YesStyle: There are a lot of mini brands selling here, and the gamble is still there, but it’s a little safer and there is more English going on. It can still take a long time, and because of covid the minimum for free shipping went up, but overall I’ve had good experiences with them. They also have skincare products that I like. Right now I’m waiting for their free shipping minimum to go back down.
I also have a referral link for them: Get 5% off.

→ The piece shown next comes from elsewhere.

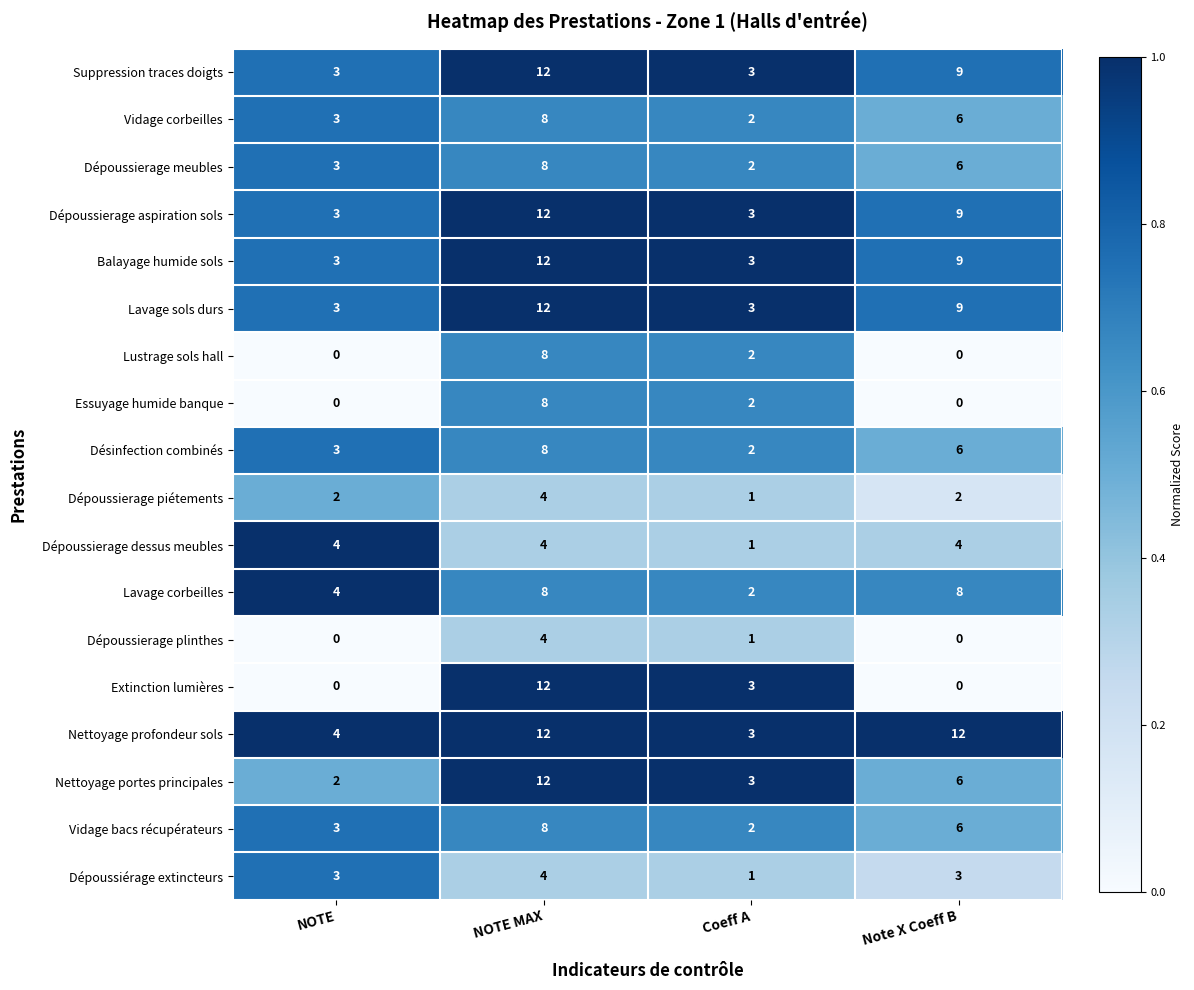

Is the value of Lustrage sols hall at Coeff A greater than the value of Dépoussierage plinthes at NOTE?

Yes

Examples of clothes I got from sellers in China:
5. Big retailers
Big retailers are last. I’m not disciplined enough to completely eliminate them from my fashion life, but I try to minimize my spending on new items with them (I can just buy their stuff second hand). One exception is when I travel abroad. In this case I will specifically buy from retailers that are not available back home.
Here are some big retailers that I have purchased from while abroad:
- Gina Tricot
- Sud Express
Examples of clothes I bought from overseas big retailers:
Choosing the hate you get
So what is the moral of all this? It’s that you should decide on the ethics of your spending habits instead of just listening to everyone else.
Some people will tell you to buy from certain brands and not others.
Some brands will tell you to buy from certain brands and not others.
You can’t just listen to everyone. Choose who you listen to and how you go about doing things based on your values. You will always upset people with your choices anyways—you cannot win—so do it in the way that you’d rather be known for. I’d rather be hated as the snake who helps Chinese garment thieves make a quick buck than the sheltered North American consumer who helps big brands exploit workers.
Haters will hate, but let them hate you on your own terms.
So decide on your own ethics of buying clothes and don’t just listen to Haidan and her blog articles.